When starting a small business, it is vital to understand what structure will work best for you and the business. In many cases, partnerships seem to be the most beneficial and the most lucrative for a small business. In these cases, it is important to understand what a partnership looks like and the different types available. This will ensure a small business owner creates a business structure that benefits them and their business.

How does a partnership compare to other business structures? Next to sole proprietorship, developing a general partnership is the easiest type of structure to form. Partnerships, unlike corporations or limited liability companies, do not have formal requirements or paperwork that need to be filed. Only two things need to exist. This includes a business and the sharing of profits. While partnerships are easy to form, they could present difficulties when it comes to managing them and even dissolving them.

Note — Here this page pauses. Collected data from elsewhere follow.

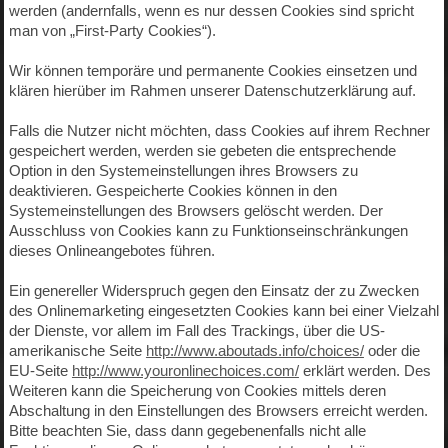
werden (andernfalls, wenn es nur dessen Cookies sind spricht
man von „First-Party Cookies“).
Wir können temporäre und permanente Cookies einsetzen und
klären hierüber im Rahmen unserer Datenschutzerklärung auf.
Falls die Nutzer nicht möchten, dass Cookies auf ihrem Rechner
gespeichert werden, werden sie gebeten die entsprechende
Option in den Systemeinstellungen ihres Browsers zu
deaktivieren. Gespeicherte Cookies können in den
Systemeinstellungen des Browsers gelöscht werden. Der
Ausschluss von Cookies kann zu Funktionseinschränkungen
dieses Onlineangebotes führen.
Ein genereller Widerspruch gegen den Einsatz der zu Zwecken
des Onlinemarketing eingesetzten Cookies kann bei einer Vielzahl
der Dienste, vor allem im Fall des Trackings, über die US-
amerikanische Seite
http://www.aboutads.info/choices/
oder die
EU-Seite
http://www.youronlinechoices.com/
erklärt werden. Des
Weiteren kann die Speicherung von Cookies mittels deren
Abschaltung in den Einstellungen des Browsers erreicht werden.
Bitte beachten Sie, dass dann gegebenenfalls nicht alle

There are three different types of partnerships. This includes a general partnership, a limited partnership and a joint venture. A general partnership is where partners equally divide management, responsibilities and profits. A joint venture operates like a general partnership but is formed for a limited purpose or a single project. If it is repeated, however, it will be labeled as a general partnership.

Finally, in a limited partnership, there can be managing partners and limited liability partners. For managing partners, there is the assumption f liability for the success or failure of the business. For limited partners, he or she can only lose money if it is invested. This type of partnership can be more complex, though, requiring more paperwork.

Beginning a business is a huge deal. Thus, those involved in the process should understand how best to make it successful. By taking the time to explore formatting and planning options, small business owners can feel confident that they have taken the proper steps to not only protect the business but him or herself as well.